Suella, left, and Laurie Clark, mother and daughter, both teach at Seoul American High School on Yongsan Garrison, South Korea. Suella teaches advanced-placement literature and Laurie teaches German and language arts. (Teri Weaver / S&S)

YONGSAN GARRISON, South Korea — In the Clark family, inspiration flows both ways.

Three decades ago, when Laurie Clark still was in high school, she went on a yearlong exchange program to Norway. That inspired her mother, a school teacher with 20 years of experience, to think about moving overseas.

When Suella Clark took a position with a Department of Defense Dependents Schools in Germany, daughter Laurie went with her and became inspired by her mom’s lifestyle and the German landscape, language and people. The experience turned her toward language studies and ultimately toward teaching in Venezuela and Taiwan.

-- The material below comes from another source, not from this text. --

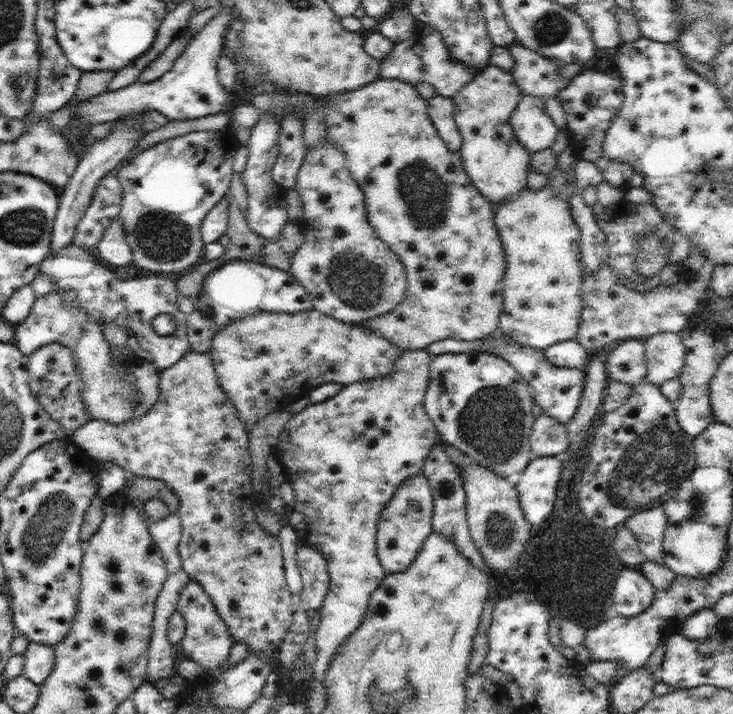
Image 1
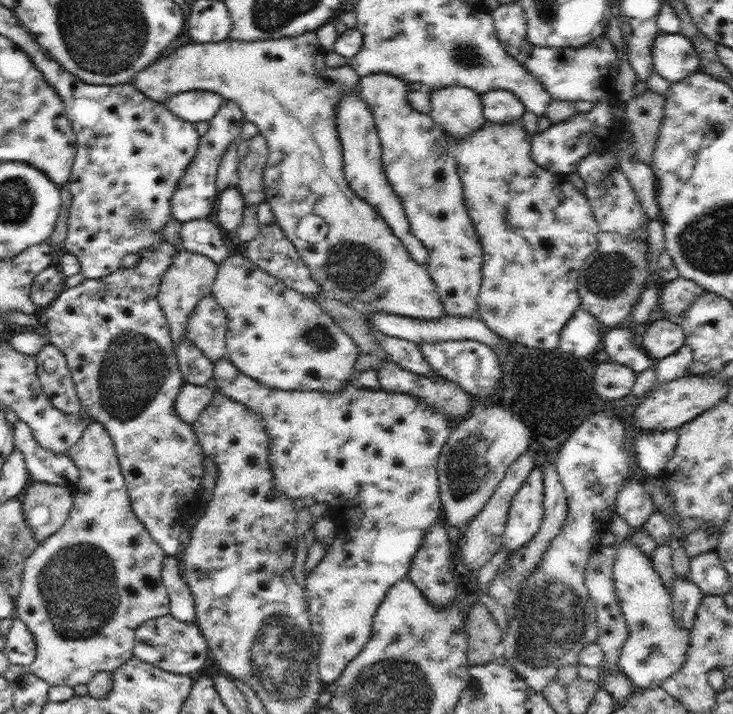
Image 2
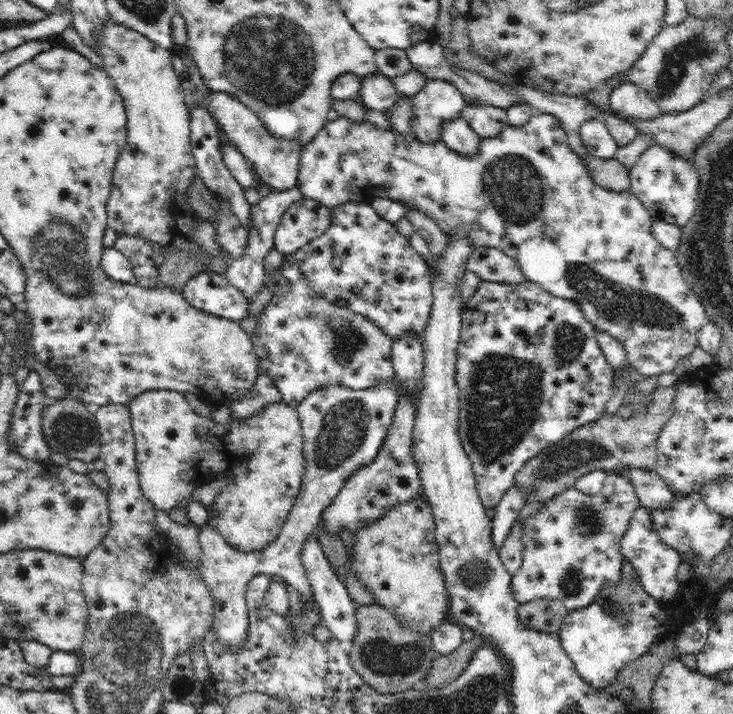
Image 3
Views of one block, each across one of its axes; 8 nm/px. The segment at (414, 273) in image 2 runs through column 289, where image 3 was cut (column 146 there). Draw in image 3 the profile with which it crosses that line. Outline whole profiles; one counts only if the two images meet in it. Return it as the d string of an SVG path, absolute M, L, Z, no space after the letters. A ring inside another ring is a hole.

So begins a give-and-give conversation between the Clarks. If one hadn’t moved halfway round the world, the other wouldn’t have had the opportunity to follow. In between, they both found teaching careers with the military’s school system. Suella teaches literature and her daughter teaches German language and some English and arts programs.

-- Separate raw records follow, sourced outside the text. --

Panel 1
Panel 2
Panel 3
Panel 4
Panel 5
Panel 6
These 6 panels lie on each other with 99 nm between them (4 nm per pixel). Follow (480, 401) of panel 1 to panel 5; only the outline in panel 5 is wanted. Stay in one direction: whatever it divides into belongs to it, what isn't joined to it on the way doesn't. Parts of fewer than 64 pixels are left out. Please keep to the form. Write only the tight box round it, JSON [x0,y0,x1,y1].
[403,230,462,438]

But for the past three years, they’ve caught up with each other as teachers at Seoul American High School. This school year, their classrooms are across the hall from each other; Suella even borrows Laurie’s room for an early-morning section of advanced-placement English.

“You can see a lot of influence between them,” said Dale Kim, 18, a senior who has English classes with Suella and study hall with Laurie. “They make a lot of inside jokes.”

“They are some of the most likeable teachers at our school,” said Meghan Ormita, 18, also a senior. “They’re pretty fair but it’s not easy. It’s not a free ride.”

They enjoy mixing family and work, both Clarks say. Laurie, 45, says she goes to her mother for advice. Suella, 68, says she loves having her daughter so close after more than 21 years in the defense school system.

“We’re not just colleagues and related, we’re friends,” Laurie said. Such good friends, in fact, that they spent spring break together in Borneo and Memorial Day weekend in Palau.

“Our biggest problem is that we don’t get to spend time together,” Suella said. They confess that they spend so much time in the company of others that most of their mother-daughter time happens the way it does in many families: via e-mail.

So do they live together?

“Oh, heavens, no,” Suella said.

“That’s why we’re such good friends,” Laurie added.

Their family reunion will end this year. Suella is going back to Germany to yet another school to enjoy a few more years in Europe. Laurie says she’ll miss her mother, of course, but she also can’t wait to visit her.

“The Clark B&B,” she jokes of her mother’s future house. “The cheapest B&B in Germany.”